PRINCETON, NJ -- The majority of Americans do not believe President Barack Obama deserved to win the Nobel Peace Prize (61%), but the public is split in its personal reaction to the announcement. Asked if they are "glad" Obama received the prize, 46% of Americans say yes and 47% say no.
"Not surprisingly, reaction to the awarding of the prize is partisan, although support for Obama's receiving the prize among Democrats is perhaps not as large as might be expected."
The Norwegian Nobel Committee's Oct. 9 announcement that President Obama had received the 2009 Nobel Peace Prize caught the world by surprise. One Associated Press report on the day of the announcement was headlined, "Gasps as Obama Awarded Peace Prize." Those startled by the announcement apparently included Obama himself, who said he was "surprised and deeply humbled" by the award. Obama appeared to recognize that the award was based more on the promise of his new administration than on its still-nascent record of accomplishments, saying, "Let me be clear: I do not view it as a recognition of my own accomplishments, but rather as an affirmation of American leadership on behalf of aspirations held by people in all nations." He went on to say, "To be honest, I do not feel that I deserve to be in the company of so many of the transformative figures who've been honored by this prize."
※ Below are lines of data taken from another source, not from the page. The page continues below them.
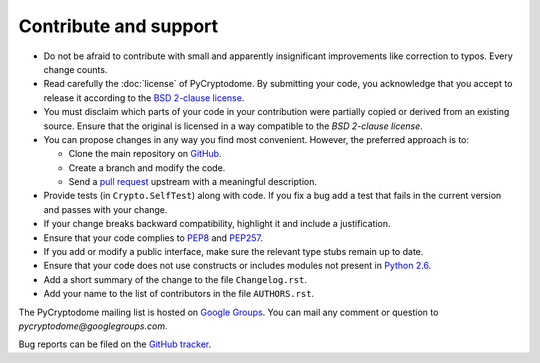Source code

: Contribute and support
======================

- Do not be afraid to contribute with small and apparently insignificant
  improvements like correction to typos. Every change counts.
- Read carefully the :doc:`license` of PyCryptodome. By submitting your code,
  you acknowledge that you accept to release it according to the `BSD 2-clause license`_.
- You must disclaim which parts of your code in your contribution were partially
  copied or derived from an existing source. Ensure that the original is licensed
  in a way compatible to the *BSD 2-clause license*.
- You can propose changes in any way you find most convenient.
  However, the preferred approach is to:

  * Clone the main repository on `GitHub`_.
  * Create a branch and modify the code.
  * Send a `pull request`_ upstream with a meaningful description.

- Provide tests (in ``Crypto.SelfTest``) along with code. If you fix a bug
  add a test that fails in the current version and passes with your change.
- If your change breaks backward compatibility, highlight it and include
  a justification.
- Ensure that your code complies to `PEP8`_ and `PEP257`_.
- If you add or modify a public interface, make sure the relevant type stubs
  remain up to date.
- Ensure that your code does not use constructs or includes modules not
  present in `Python 2.6`_.
- Add a short summary of the change to the file ``Changelog.rst``.
- Add your name to the list of contributors in the file ``AUTHORS.rst``.

The PyCryptodome mailing list is hosted on `Google Groups <https://groups.google.com/forum/#!forum/pycryptodome>`_.
You can mail any comment or question to *pycryptodome@googlegroups.com*.

Bug reports can be filed on the `GitHub tracker <https://github.com/Legrandin/pycryptodome/issues>`_.

.. _BSD 2-clause license: https://opensource.org/licenses/BSD-2-Clause
.. _GitHub: https://github.com/Legrandin/pycryptodome
.. _pull request: https://help.github.com/articles/about-pull-requests/
.. _PEP8: https://www.python.org/dev/peps/pep-0008/
.. _MIT license: https://opensource.org/licenses/MIT
.. _PEP257: https://legacy.python.org/dev/peps/pep-0257/
.. _Python 2.6: https://rgruet.free.fr/PQR26/PQR2.6.html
The USA Today/Gallup poll conducted about a week after the announcement did not ask Americans whether they believe that the award may ultimately be deserved, or whether it was appropriately given in anticipation of the potential of the Obama administration's peace efforts. The central question simply asked whether Obama "deserved" the award, and found Americans by roughly a 2-to-1 margin saying no rather than yes.
Not surprisingly, reaction to the awarding of the prize is partisan, although support for Obama's receiving the prize among Democrats is perhaps not as large as might be expected. Fifty-nine percent of Democrats say the award is deserved, which can be contrasted with the 84% of Democrats who in the same survey approve of Obama's job performance. Independents and, in particular, Republicans are highly likely to say Obama did not deserve to win the prize.
Emotional reactions to the award ("glad" versus "not glad") are somewhat more positive than perceptions of whether Obama deserved the award, across each of the three partisan groups. Seventy-six percent of Democrats are glad Obama received the award, as are 38% of independents and 21% of Republicans.
There is a general and expected consistency between belief that Obama deserved the prize and being personally glad that he won. Three-quarters of Americans have either positive reactions to both of these questions or negative reactions to both.
Among the two discordant groups, the larger consists of the 14% who say Obama did not deserve the award but at the same time are personally glad that he won. A very small 2% say he deserved the award but were not personally glad.
About a third of Americans who approve of the job Obama is doing as president in the Oct. 16-19 survey also say the Nobel award was not deserved. This suggests that some of the "undeserved" reaction to the award is based not on an overall negative opinion of Obama's job performance, but rather on a nuanced view that positive current performance is different than a body of work deserving of a Nobel Prize.
Bottom Line
Commentators in the U.S. and abroad have evinced widely varied reactions to the unusual choice of an American president in office for less than nine months as the recipient of this year's Nobel Peace Prize. The Nobel Peace Prize committee itself put more emphasis in its announcement on hope for the future than on Obama's actual accomplishments to date, lauding Obama's "vision," saying he has given the world "hope for a better future," and that he has created "a new climate in international politics." The current poll results, however, suggest that at least some rank-and-file Americans may be oriented more toward accomplishments rather than promise for the future.
Of note are the findings that a sizable group of those who approve of Obama's job performance and of Democrats say Obama did not deserve the Nobel Peace Prize. This suggests that the more negative responses to the awarding of the prize for some are not simply knee-jerk reactions to a disliked president, but rather more carefully thought-out reactions to the particular circumstances of the awarding of the prize.
Survey Methods
Results are based on telephone interviews with 1,521 national adults, aged 18 and older, conducted Oct. 16-19, 2009. For results based on the total sample of national adults, one can say with 95% confidence that the maximum margin of sampling error is ±3 percentage points.
Interviews are conducted with respondents on land-line telephones (for respondents with a land-line telephone) and cellular phones (for respondents who are cell-phone only).
In addition to sampling error, question wording and practical difficulties in conducting surveys can introduce error or bias into the findings of public opinion polls.